Except as stated herein or as otherwise ordered by the court for good cause shown, or upon default judgment, no execution shall issue upon a judgment nor shall proceedings be taken for its enforcement until the expiration of thirty days after its entry.

Section 15-26A-19 further provides that the filing of an appeal does not operate to stay proceedings except as may be ordered under that section; security is usually required. When these statutes are considered, it is clear that the state court default judgment against Debtors held by the Leasing Corporation was final on the Debtors' petition date. The judgment was entered by default so it was excepted from the thirty-day stay pending appeal under § 15-6-62(a). Further, Debtors had not appealed the judgment nor obtained a stay of proceedings as governed by § 15-26A-19. Thus, under state law, the judgment was final and enforceable by the Leasing Corporation on the petition date. Debtors' agreement with the Leasing Corporation has been extinguished since neither party was obligated to perform under it. See Cameron v. Pfaff Plumbing and Heating, Inc., 966 F.2d 414, 416 (8th Cir. 1992); Heikkila v. Carver (In re Carver), 71 B.R. 20, 22-23 (D.S.D. 1986), aff'd., 828 F.2d 463 (8th Cir. 1987). The judgment now constitutes what the Leasing Corporation may enforce against Debtors.

Neither the potentiality of an appeal, In re Issa Corp., 142 B.R. 75, 77 (Bankr. S.D.N.Y. 1992), nor the filing of a bankruptcy petition alters the finality of the judgment and the termination of the agreement under state law. In re Jones, 118 B.R. 395, 397 (Bankr. D.S.C. 1989). Neither the agreement between Debtors and the Leasing Corporation nor the tractor came into the bankruptcy estate since Debtors' legal rights therein had been extinguished prepetition. 11 U.S.C. § 541(a). Absent a preference action under 11 U.S.C. § 547(b) or a subsequent state court appeal that returns the tractor to the bankruptcy estate under § 541(a)(3), the bankruptcy estate property consists only of Debtors' right to an appeal. Thus, Debtor may not at this time assume or reject the terminated agreement under § 365(d)(2). In re Gateway Investors, Ltd., 113 B.R. 564, 570 (Bankr. D.N.D. 1990).

The Leasing Corporation is now a judgment creditor entitled to possession of the tractor from Debtors and entitled to payment of $34,502.53 from Debtors less any sale proceeds from the tractor. The Leasing Corporation may seek relief from the stay to enforce the judgment or it may participate in Debtors' plan. The Bank's security interest, if any, in the tractor was not altered or diminished by the judgment. Only Debtors and the Leasing Corporation's agreement was transformed into a judgment.



In concluding that the agreement is no longer executory, the Court does not conclude that the agreement between Debtors and the Leasing Corporation was a true lease. The Court is only holding the agreement, whatever its nature, has been supplanted by the judgment.

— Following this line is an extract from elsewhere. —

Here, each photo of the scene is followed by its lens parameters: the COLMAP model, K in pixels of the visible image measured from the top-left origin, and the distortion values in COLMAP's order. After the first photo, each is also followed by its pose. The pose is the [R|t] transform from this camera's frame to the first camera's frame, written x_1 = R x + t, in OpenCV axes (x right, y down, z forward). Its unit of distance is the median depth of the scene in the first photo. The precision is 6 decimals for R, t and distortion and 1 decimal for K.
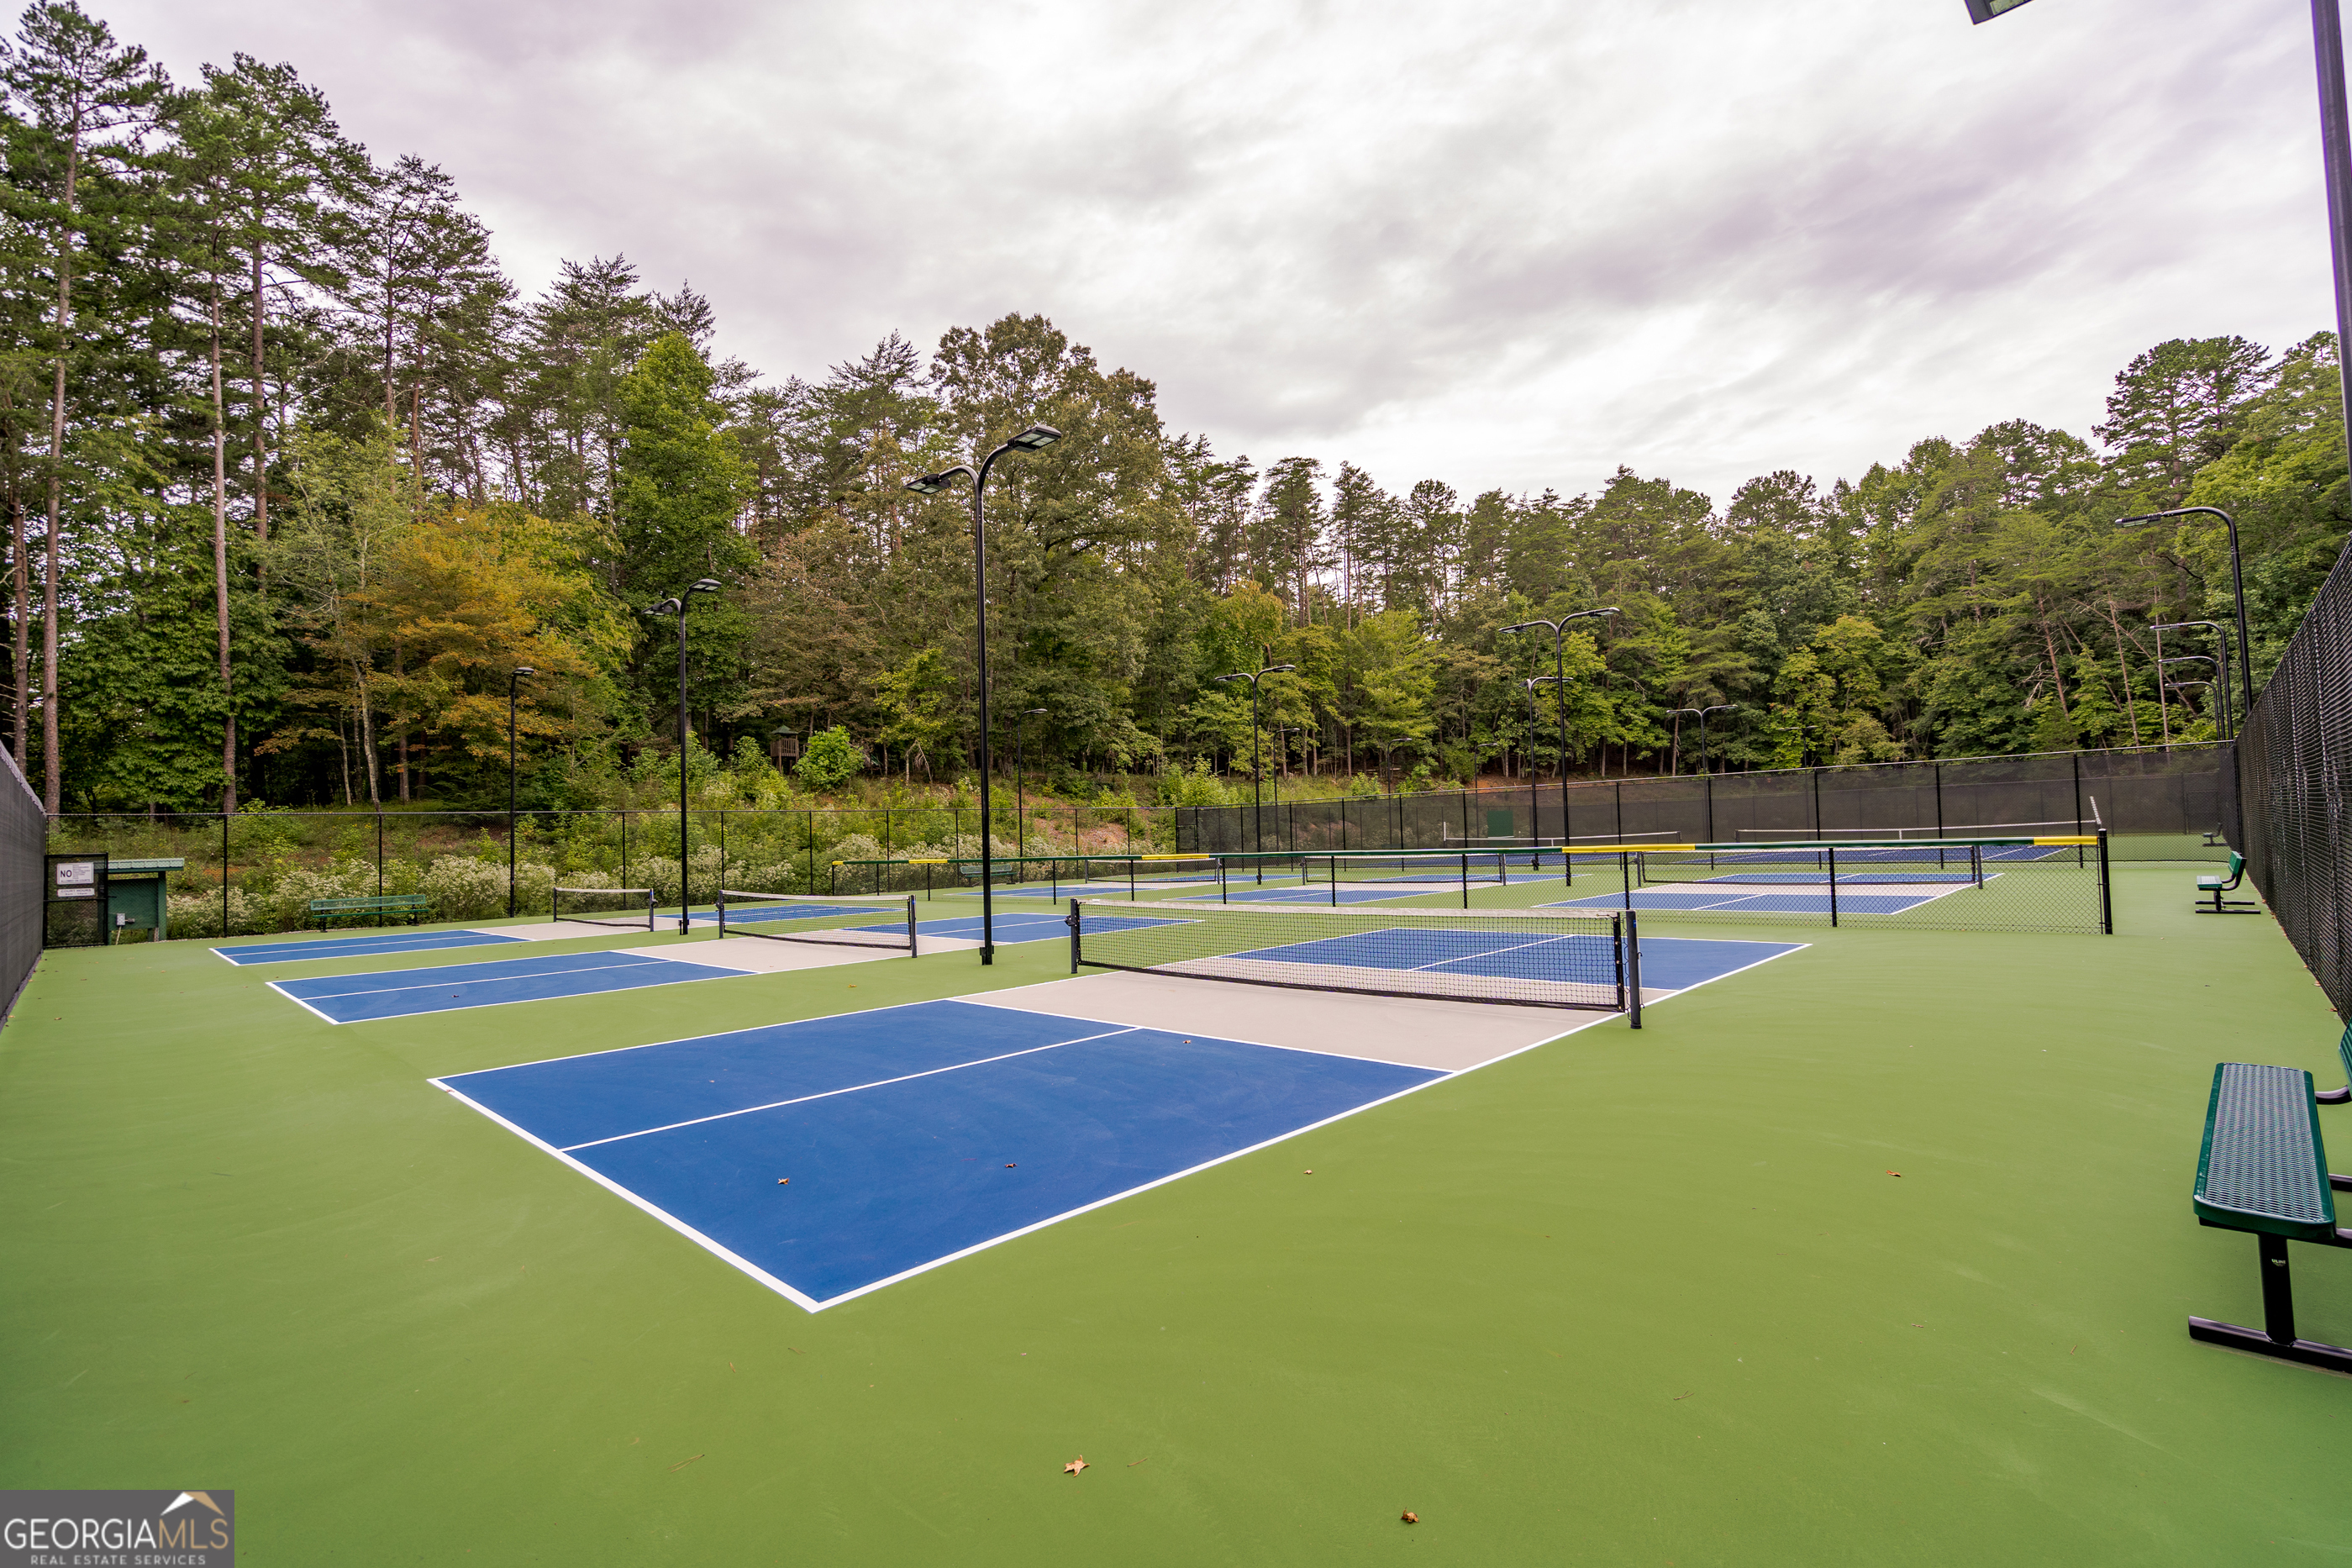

This Court will not address whether the Leasing Corporation or the Bank has the superior interest in the subject tractor or its sale proceeds. Not only is the matter not properly before the Court as an adversary proceeding as required by F.R.Bankr.P. 7001(2) but the Court does not have jurisdiction under 28 U.S.C. § 157(b)(2) because the tractor is not estate property. Debtors' plan can recognize the contingent interests of the Bank and the Leasing Corporation in the tractor or its sale proceeds. In fact, Debtors already have so stipulated with the Bank. Further, the Code allows a confirmed plan to be modified to reflect distributions to a creditor outside of the plan. 11 U.S.C. § 1229(a)(3).

An order will be entered denying the Leasing Corporation's Motion to Approve Stipulation to Reject Unexpired Lease of John Deere Tractor Model 4250.

1. The Hon. Robert L. Timm, South Dakota Unified Judicial System, Third Judicial Circuit, presiding.